New York

Alex Katz, Black Brook 18, 2014, oil on linen, 96 × 120".

Alex Katz, Black Brook 18, 2014, oil on linen, 96 × 120".

Alex Katz

Gavin Brown's Enterprise | Downtown

Alex Katz, Black Brook 18, 2014, oil on linen, 96 × 120".

Alex Katz’s glorious exhibition at Gavin Brown’s Enterprise this past spring reminded us why we should just surrender to enjoying the compact range of this artist’s long view. The paintings that were on display, all but one from 2013 or 2014, offer a bourgeois dream of a year in the country: a glowing cabin on the lake, a barn in winter, a house at the edge of a field in summer. (Giving these pastoral scenes an uncanny afterlife, the gallery brought live horses to the same space for its next show, restaging Jannis Kounellis’s Untitled [12 Horses], 1969—a tremendous last hurrah before GBE’s move uptown to Harlem.) These are uninhabited sets in which, just out of the frame, you imagine a golden retriever frolicking with the broad-mouthed, perfectly pressed figures of Katz’s best-known portraits. (Just up the road, one can see his Red Smile, 1963, presiding over the Pop galleries in the new Whitney Museum of American Art’s own magisterial hang, and two monographic exhibitions are currently on view, at Colby College Museum of Art in Waterville, Maine, and the High Museum of Art in Atlanta.)

The show was hung for maximum impact. Two nighttime scenes of a cabin by a lake flanked a doorway; through this wide threshold one could see in the far gallery another house by water, but in brilliant daytime, with a sun as round and white as the moon burning through the trees. The single dark, smudgy cityscape only underscored nature’s pull; billboard-size works appeared as tall as the majestic trees depicted in them, creating a kind of grove one walked through, occasionally emerging into a dazzling clearing. Katz played with this scale. Fog, 2014, a gorgeous monochrome painting in white-grays, appears to be a close-up of plant stalks. But after turning to your right, you saw these same shapes in black: tree trunks towering over a little cabin.

Color was applied in thick, brushy strokes; an uptick flick of the wrist becomes grass in one scene, and the swirled direction of sky in another work suggests transparent clouds breezing over a perfect day.
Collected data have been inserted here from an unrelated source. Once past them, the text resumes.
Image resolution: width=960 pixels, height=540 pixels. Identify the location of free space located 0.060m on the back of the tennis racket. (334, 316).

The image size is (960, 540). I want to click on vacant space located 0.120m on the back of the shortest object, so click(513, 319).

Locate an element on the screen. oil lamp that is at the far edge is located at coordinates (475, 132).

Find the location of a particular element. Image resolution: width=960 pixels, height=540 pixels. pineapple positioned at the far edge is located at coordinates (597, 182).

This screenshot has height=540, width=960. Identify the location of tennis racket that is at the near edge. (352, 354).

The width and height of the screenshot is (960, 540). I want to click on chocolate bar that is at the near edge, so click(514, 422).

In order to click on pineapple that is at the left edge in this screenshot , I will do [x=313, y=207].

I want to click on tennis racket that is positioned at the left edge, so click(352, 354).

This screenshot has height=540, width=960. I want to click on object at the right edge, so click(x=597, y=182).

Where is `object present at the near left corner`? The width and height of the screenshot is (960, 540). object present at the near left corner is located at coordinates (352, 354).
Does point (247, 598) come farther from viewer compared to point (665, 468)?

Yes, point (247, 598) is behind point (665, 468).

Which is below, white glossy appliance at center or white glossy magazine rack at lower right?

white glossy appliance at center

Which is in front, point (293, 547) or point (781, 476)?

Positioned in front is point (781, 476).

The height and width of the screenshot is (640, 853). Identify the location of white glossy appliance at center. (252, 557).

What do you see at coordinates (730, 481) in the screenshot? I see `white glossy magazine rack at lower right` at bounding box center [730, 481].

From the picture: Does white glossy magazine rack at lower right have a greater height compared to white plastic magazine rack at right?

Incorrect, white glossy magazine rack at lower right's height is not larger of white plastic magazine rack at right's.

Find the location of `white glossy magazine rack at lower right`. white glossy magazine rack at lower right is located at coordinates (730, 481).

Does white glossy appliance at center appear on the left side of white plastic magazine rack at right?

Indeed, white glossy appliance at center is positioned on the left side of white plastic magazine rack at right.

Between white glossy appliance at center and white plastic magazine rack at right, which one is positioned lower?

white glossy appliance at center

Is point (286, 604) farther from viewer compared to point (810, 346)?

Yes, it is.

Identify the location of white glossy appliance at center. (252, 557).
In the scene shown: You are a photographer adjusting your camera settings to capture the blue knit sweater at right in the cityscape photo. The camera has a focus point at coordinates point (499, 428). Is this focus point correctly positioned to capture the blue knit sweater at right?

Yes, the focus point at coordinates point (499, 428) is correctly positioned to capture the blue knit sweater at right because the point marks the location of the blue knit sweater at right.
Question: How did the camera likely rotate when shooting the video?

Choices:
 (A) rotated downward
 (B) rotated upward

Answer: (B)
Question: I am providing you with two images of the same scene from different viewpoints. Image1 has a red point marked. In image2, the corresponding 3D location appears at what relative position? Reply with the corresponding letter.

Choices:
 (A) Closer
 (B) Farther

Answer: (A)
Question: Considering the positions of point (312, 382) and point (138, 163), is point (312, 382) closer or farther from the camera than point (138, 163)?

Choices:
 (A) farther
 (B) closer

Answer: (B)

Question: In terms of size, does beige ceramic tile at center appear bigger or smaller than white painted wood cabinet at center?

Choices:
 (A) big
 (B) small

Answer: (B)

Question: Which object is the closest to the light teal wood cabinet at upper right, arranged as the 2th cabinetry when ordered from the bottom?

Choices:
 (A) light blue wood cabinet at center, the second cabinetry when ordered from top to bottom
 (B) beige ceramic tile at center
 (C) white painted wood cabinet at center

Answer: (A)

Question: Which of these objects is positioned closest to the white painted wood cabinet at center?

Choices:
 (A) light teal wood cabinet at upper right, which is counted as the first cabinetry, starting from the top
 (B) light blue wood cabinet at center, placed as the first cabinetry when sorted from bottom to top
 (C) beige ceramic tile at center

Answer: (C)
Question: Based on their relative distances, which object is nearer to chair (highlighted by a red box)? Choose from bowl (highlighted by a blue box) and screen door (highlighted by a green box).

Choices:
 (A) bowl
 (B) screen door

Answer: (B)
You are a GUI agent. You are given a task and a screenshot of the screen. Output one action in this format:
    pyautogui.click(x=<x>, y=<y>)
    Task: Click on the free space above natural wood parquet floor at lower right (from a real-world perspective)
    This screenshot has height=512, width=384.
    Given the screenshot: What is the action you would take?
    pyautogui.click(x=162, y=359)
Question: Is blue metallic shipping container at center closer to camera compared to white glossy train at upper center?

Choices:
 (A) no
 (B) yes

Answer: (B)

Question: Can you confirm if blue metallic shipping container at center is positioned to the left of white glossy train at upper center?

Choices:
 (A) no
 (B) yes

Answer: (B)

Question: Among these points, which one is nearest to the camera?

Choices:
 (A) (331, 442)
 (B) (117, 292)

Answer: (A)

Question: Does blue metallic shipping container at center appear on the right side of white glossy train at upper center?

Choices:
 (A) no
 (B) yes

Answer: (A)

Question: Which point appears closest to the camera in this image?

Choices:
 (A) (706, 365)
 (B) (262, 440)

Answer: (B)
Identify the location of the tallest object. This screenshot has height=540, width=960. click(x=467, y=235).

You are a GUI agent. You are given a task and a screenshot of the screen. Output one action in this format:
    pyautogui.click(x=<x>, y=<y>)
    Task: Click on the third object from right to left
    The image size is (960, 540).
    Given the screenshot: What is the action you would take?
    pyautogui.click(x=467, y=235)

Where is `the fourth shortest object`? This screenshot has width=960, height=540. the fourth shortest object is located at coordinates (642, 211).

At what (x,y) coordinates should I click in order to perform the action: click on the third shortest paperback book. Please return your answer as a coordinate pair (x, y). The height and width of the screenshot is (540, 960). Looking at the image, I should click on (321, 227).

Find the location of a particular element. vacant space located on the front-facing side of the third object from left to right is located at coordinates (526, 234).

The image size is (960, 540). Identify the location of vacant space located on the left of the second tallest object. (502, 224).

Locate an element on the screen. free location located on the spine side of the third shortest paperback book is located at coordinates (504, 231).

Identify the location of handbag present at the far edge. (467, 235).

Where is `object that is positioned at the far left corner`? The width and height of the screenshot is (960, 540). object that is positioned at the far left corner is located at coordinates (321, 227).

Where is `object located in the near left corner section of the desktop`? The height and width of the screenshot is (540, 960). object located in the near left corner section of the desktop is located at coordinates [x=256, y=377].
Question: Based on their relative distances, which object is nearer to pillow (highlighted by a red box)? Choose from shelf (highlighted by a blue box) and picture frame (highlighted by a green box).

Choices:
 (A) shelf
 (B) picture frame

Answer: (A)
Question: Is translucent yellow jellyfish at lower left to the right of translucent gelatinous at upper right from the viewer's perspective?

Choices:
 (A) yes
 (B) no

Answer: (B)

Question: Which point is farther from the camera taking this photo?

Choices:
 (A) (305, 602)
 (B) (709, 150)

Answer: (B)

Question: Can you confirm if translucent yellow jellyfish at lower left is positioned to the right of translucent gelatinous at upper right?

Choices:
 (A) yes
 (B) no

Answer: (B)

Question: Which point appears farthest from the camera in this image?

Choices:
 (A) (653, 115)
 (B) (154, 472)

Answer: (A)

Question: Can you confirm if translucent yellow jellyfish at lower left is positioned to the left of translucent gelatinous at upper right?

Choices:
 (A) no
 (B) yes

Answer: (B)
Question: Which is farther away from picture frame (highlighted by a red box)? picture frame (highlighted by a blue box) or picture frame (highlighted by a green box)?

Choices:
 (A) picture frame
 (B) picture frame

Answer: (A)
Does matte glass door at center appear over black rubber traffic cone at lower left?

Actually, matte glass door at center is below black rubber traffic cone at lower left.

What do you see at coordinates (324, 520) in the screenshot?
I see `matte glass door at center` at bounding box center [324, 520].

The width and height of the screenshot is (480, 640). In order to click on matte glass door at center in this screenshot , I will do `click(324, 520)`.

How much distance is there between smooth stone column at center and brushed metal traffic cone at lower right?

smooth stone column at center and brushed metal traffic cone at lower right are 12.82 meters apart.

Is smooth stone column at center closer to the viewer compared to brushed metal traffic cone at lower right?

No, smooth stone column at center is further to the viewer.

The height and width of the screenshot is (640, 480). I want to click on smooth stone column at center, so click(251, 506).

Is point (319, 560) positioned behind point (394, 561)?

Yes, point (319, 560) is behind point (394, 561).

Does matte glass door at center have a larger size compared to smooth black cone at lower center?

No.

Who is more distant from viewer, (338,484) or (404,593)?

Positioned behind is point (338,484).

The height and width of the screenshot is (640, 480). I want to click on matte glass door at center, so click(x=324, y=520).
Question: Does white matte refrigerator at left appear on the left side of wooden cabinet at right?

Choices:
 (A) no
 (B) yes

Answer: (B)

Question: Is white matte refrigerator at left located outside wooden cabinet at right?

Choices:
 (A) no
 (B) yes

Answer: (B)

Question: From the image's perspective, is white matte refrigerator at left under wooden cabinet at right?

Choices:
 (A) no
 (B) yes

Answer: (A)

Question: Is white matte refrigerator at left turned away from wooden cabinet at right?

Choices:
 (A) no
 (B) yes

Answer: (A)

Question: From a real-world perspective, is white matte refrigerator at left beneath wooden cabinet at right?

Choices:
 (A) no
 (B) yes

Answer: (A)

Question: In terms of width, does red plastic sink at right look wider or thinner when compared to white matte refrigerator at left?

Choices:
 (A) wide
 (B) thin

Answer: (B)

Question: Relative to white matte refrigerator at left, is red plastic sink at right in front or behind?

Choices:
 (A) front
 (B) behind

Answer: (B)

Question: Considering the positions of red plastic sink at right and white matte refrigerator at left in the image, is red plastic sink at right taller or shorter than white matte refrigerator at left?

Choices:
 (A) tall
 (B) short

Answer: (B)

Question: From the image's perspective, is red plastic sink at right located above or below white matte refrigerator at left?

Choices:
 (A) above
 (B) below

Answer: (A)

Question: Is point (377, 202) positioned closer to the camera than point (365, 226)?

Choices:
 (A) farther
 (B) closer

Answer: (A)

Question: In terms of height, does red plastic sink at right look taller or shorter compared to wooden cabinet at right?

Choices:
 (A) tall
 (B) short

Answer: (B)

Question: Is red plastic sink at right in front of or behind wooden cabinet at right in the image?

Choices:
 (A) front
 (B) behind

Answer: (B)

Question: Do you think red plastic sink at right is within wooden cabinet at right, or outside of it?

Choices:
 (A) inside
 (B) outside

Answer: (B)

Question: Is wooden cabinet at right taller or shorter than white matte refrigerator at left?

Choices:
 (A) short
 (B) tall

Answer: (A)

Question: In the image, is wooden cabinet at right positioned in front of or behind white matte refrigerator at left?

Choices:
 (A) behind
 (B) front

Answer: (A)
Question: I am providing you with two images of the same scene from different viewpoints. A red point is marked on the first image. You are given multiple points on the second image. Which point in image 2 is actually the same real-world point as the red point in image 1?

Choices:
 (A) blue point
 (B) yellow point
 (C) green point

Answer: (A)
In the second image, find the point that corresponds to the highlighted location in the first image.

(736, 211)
There was a 1960s palette evocative of the paintings of Jane Freilicher and Fairfield Porter (both of whom, like Katz, had strong ties to Maine): sun-bleached reds, goldenrod, puddles of viridian under pines. (The dappled shadows of trees on the lawn in multiple scenes provided an excuse for Katz to work with at least ten shades of green.) In 12:30 pm 2, 2014, a bright-yellow band behind the trunks reminds us that Katz painted throughout Color Field’s heyday, and his stylized flatness always threatens to collapse subject and background into a single, Matissean plane. Broad, cutout color lets the artist use repeated motifs that oscillate between the borders of different objects. Shadows turn into leaves and leaves turn into birds.

Overlaying set-like scenes onto patches of color is nothing new in Katz’s oeuvre, nor is the internal compass of his compositions, as the famous 1960 Luna Park—a chalky-oil-on-Masonite moonlit scene, which hung in a side room of the show—reminds us. It, too, plays with the space it encloses: The horizon and the dark vertical slashes of trees create a kind of windowpane through which we see an Albert Pinkham Ryder scene. We imagine Katz, at the beveled edge between abstraction and landscape, taking his cues less from his contemporaries over more than a half century of painting than from the great experimental canvases of the Impressionists.

One of the boldest works on display was Black Brook 18, 2014. A watery bleed of brown creates a wavering, silty bank; chartreuse circles (water droplets? growing algae? lily pads?) are cut across by a few white needles. Without a perspectival anchor, the scene veers toward abstraction. We are not so far from the lost horizon of Claude Monet’s late Nymphéas works (or Leo Steinberg’s brilliant reading of them), but with a contemporary flair—a little Luc Tuymans, even, particularly if we imagine this to be an extreme close-up. Katz has been painting this exact same ordinary spot for twenty-seven years. No one ever steps in the same river twice.